Fortunately, there are some legal strategies to avoid or reduce depreciation recapture. Some of these strategies include:
1031 Exchange
A 1031 exchange is a classic strategy to defer capital gains and depreciation recapture by rolling properties into a like-kind property. You could potentially kick the tax can down the road indefinitely if you keep doing exchanges or a step-up in basis later.
Just keep in mind that there are deadlines that must be met and other requirements. Working with a qualified intermediary is essential.
Purchase A New Property and Do a Cost Seg Study
Another potential option is to purchase an additional investment property and do a cost segregation study to offset the gains from the sale through bonus depreciation (if you qualify).
Reinvest in Opportunity Zones
If you invest your capital gains (including recapture) into a Qualified Opportunity Fund within 180 days, you may be able to defer the taxes until 2026. You could potentially eliminate those taxes if you hold onto the investment for long enough.

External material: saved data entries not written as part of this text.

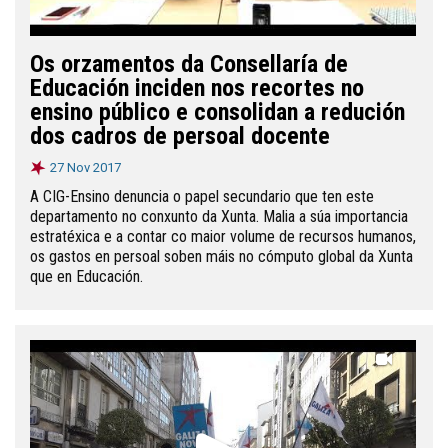
Os orzamentos da Consellaría de
Educación inciden nos recortes no
ensino público e consolidan a redución
dos cadros de persoal docente
27 Nov 2017
A CIG-Ensino denuncia o papel secundario que ten este
departamento no conxunto da Xunta. Malia a súa importancia
estratéxica e a contar co maior volume de recursos humanos,
os gastos en persoal soben máis no cómputo global da Xunta
que en Educación.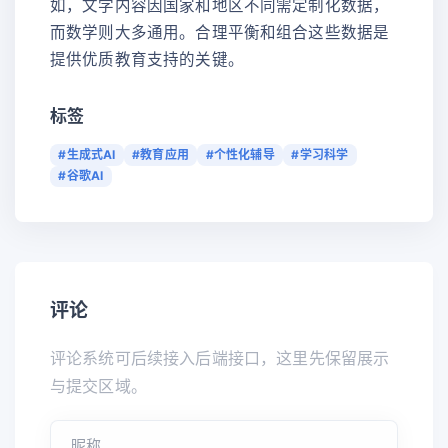
如，文学内容因国家和地区不同需定制化数据，
而数学则大多通用。合理平衡和组合这些数据是
提供优质教育支持的关键。
标签
#生成式AI
#教育应用
#个性化辅导
#学习科学
#谷歌AI
评论
评论系统可后续接入后端接口，这里先保留展示
与提交区域。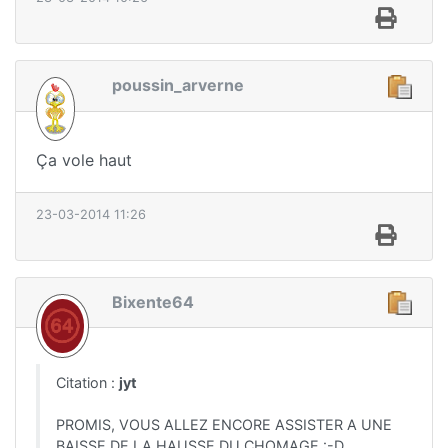
poussin_arverne
Ça vole haut
23-03-2014 11:26
Bixente64
Citation :
jyt
PROMIS, VOUS ALLEZ ENCORE ASSISTER A UNE
BAISSE DE LA HAUSSE DU CHOMAGE :-D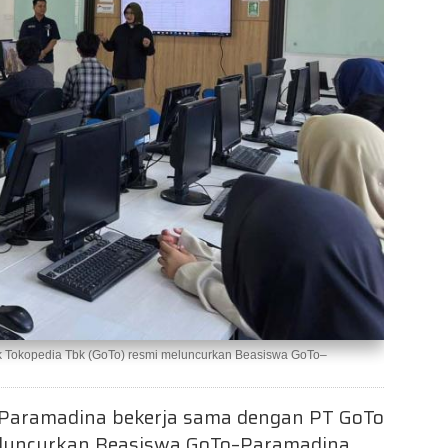
k Tokopedia Tbk (GoTo) resmi meluncurkan Beasiswa GoTo–
s Paramadina bekerja sama dengan PT GoTo
eluncurkan Beasiswa GoTo–Paramadina,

Convert the Property to Your Primary Residence
This strategy takes time and planning, but it may be an option if you know you’re going to sell the property in the next few years. If you convert the property to your primary residence for at least two out of the five years before selling, you might qualify for the Section 121 gain exclusion. You will still owe the recapture, but this strategy could reduce your overall gain significantly.
These are just a few strategies you can use. I’d love to know what’s worked best for you in minimizing depreciation recapture. Any hard lessons you’ve learned?